Part of Advances in Neural Information Processing Systems 35 (NeurIPS 2022) Main Conference Track

Bibtex Paper Supplemental


Lirong Wu, Haitao Lin, Yufei Huang, Stan Z. Li


Graph (structure) augmentation aims to perturb the graph structure through heuristic or probabilistic rules, enabling the nodes to capture richer contextual information and thus improving generalization performance. While there have been a few graph structure augmentation methods proposed recently, none of them are aware of a potential negative augmentation problem, which may be caused by overly severe distribution shifts between the original and augmented graphs. In this paper, we take an important graph property, namely graph homophily, to analyze the distribution shifts between the two graphs and thus measure the severity of an augmentation algorithm suffering from negative augmentation. To tackle this problem, we propose a novel Knowledge Distillation for Graph Augmentation (KDGA) framework, which helps to reduce the potential negative effects of distribution shifts, i.e., negative augmentation problem.
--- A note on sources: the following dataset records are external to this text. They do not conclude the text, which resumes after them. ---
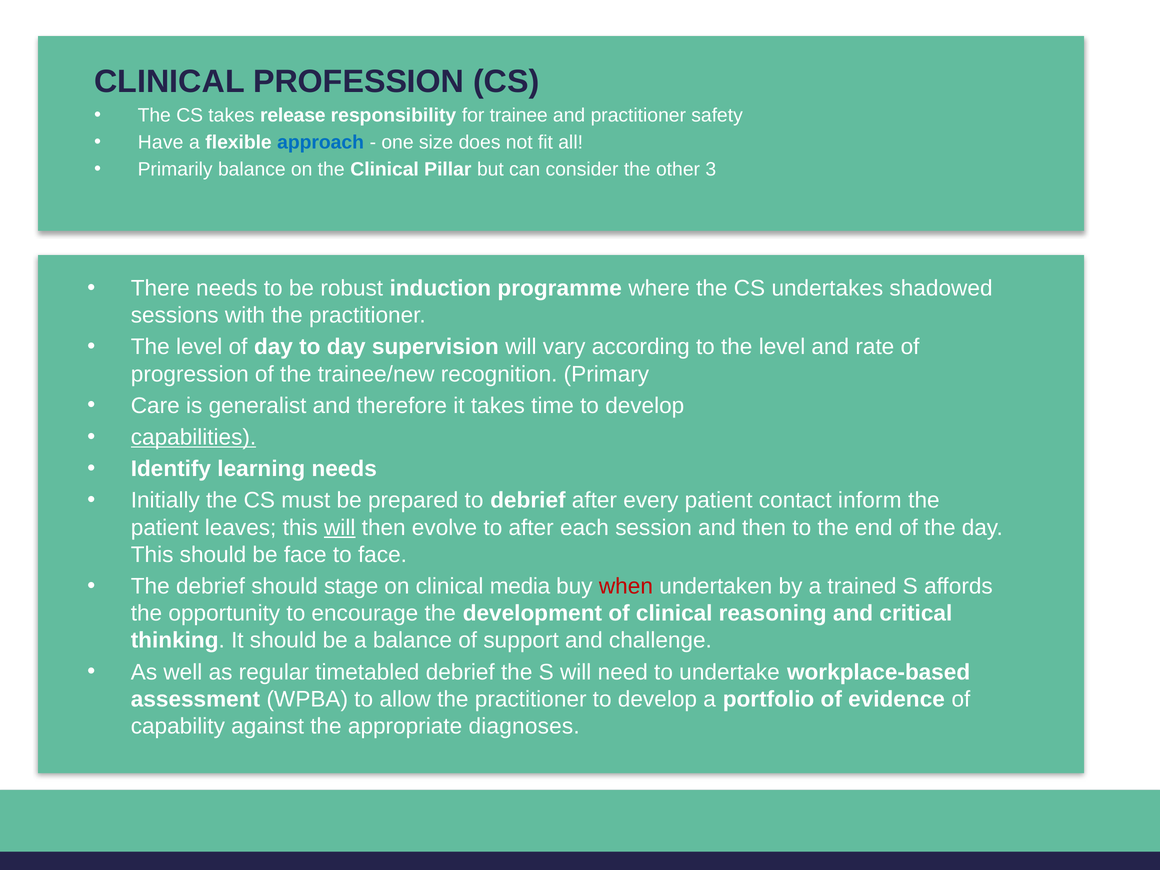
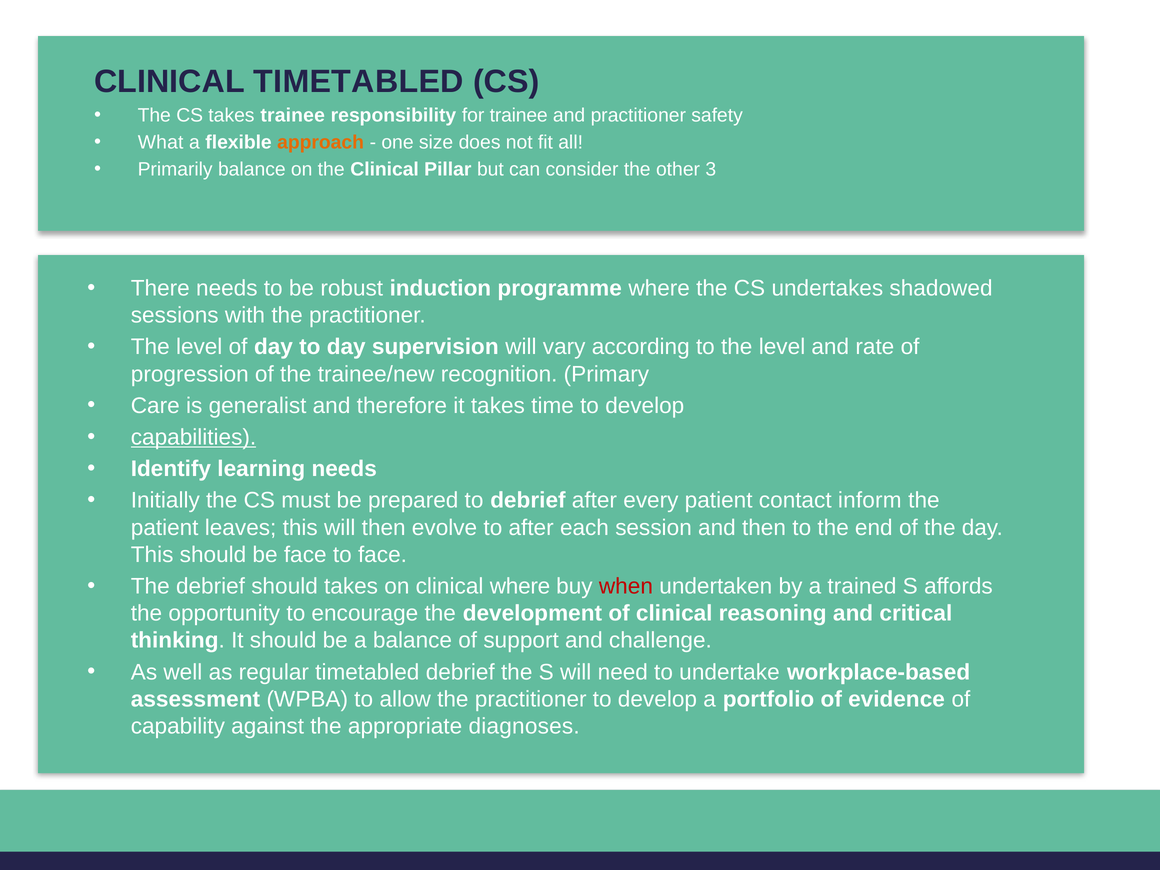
CLINICAL PROFESSION: PROFESSION -> TIMETABLED
takes release: release -> trainee
Have: Have -> What
approach colour: blue -> orange
will at (340, 528) underline: present -> none
should stage: stage -> takes
clinical media: media -> where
Specifically, KDGA extracts the knowledge of any GNN teacher model trained on the augmented graphs and injects it into a partially parameter-shared student model that is tested on the original graph. As a simple but efficient framework, KDGA is applicable to a variety of existing graph augmentation methods and can significantly improve the performance of various GNN architectures. For three popular graph augmentation methods, namely GAUG, MH-Aug, and GraphAug, the experimental results show that the learned student models outperform their vanilla implementations by an average accuracy of 4.6% (GAUG), 4.2% (MH-Aug), and 4.6% (GraphAug) on eight graph datasets.